Dutch Broadcast Foundation NOS unblocked in Turkey

The website of Dutch public broadcaster NOS has been partially unblocked in Turkey almost 27 months after access was restricted during a diplomatic crisis, according network measurement data reviewed by Turkey Blocks.

The NOS website is now available via two of six Turkish internet service providers — Vodafone and TTNet, covering approximately half the country’s internet users — according to internet reachability and performance data sourced from the NetBlocks global internet observatory.

The technical findings come days after NOS reported the Ministry of Foreign Affairs’ intention to end the blockade amid normalization of relationships between the Netherlands and Turkey.

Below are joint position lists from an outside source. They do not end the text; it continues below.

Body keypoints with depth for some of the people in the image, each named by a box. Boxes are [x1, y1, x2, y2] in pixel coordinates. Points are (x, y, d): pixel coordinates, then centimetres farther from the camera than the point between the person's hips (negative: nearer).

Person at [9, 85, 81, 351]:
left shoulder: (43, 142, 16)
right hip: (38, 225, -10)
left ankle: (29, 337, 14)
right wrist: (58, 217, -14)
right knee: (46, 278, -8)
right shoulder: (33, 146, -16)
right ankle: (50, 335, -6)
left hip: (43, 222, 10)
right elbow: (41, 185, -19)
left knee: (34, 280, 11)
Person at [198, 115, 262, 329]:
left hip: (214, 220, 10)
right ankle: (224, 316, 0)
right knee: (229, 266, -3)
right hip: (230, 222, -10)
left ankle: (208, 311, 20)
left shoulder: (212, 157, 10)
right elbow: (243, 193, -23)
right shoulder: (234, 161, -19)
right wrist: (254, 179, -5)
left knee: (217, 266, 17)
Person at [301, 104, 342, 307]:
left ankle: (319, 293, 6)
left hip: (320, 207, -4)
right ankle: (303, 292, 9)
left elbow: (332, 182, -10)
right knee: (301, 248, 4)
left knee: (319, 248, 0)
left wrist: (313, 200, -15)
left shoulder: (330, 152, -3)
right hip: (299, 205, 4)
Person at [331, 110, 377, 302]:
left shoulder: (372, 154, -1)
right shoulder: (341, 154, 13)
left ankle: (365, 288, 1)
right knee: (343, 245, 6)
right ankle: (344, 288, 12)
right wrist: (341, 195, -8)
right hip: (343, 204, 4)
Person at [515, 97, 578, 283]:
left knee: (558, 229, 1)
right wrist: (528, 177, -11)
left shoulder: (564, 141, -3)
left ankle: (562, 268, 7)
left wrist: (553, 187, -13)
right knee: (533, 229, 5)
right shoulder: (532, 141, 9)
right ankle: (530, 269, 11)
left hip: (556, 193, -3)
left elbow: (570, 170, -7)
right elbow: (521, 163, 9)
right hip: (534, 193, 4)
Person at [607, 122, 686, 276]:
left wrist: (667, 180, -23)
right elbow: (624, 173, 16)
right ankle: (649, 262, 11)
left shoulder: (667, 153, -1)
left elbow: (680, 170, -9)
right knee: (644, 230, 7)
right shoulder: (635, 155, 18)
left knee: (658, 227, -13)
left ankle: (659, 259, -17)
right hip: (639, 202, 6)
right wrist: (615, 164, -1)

The blocking of NOS was identified in 2016 shortly after the imposition of a national broadcast ban and social media shutdown following the assassination of Russian ambassador Andrei Karlov in Ankara.

Some service providers are implementing a “temporary redirect” to the ESB ownership portal

Turkey’s BTK authority confirmed the blocking order on 26 December 2016, with reference to a decision for the administrative measure:

(After technical analysis and legal consideration based on the Law Nr. 5651, ADMINISTRATION MEASURE has been taken for this website (nos.nl) according to Decision Nr. 490.05.01.2016.-224051 dated 19/12/2016 implemented by Information and Communication Technologies Authority.)

Technical analysis found that Turkish providers had each diverted the NOS.nl website to either a blockpage, a blank page or the ownership query page of Turkey’s Association of Access Providers (ESB). The block was been implemented at the ISP level.

 

NOS believes the block is related to a video shared following the assassination

Citing sources in Ankara NOS reported that the block was related to a video of the ambassador’s killing published on its news website that went “viral” in the aftermath of the attack.

The broadcaster argued at the time that it carried limited responsibility because the video was sourced from Turkish media organisations and subsequently published by many others.

Through 2018 and the first quarter of 2019 Turkey has seen a respite in the rate of content blocking, although many popular platforms including the Wikipedia online encyclopedia, digital security resources and other media remain unavailable.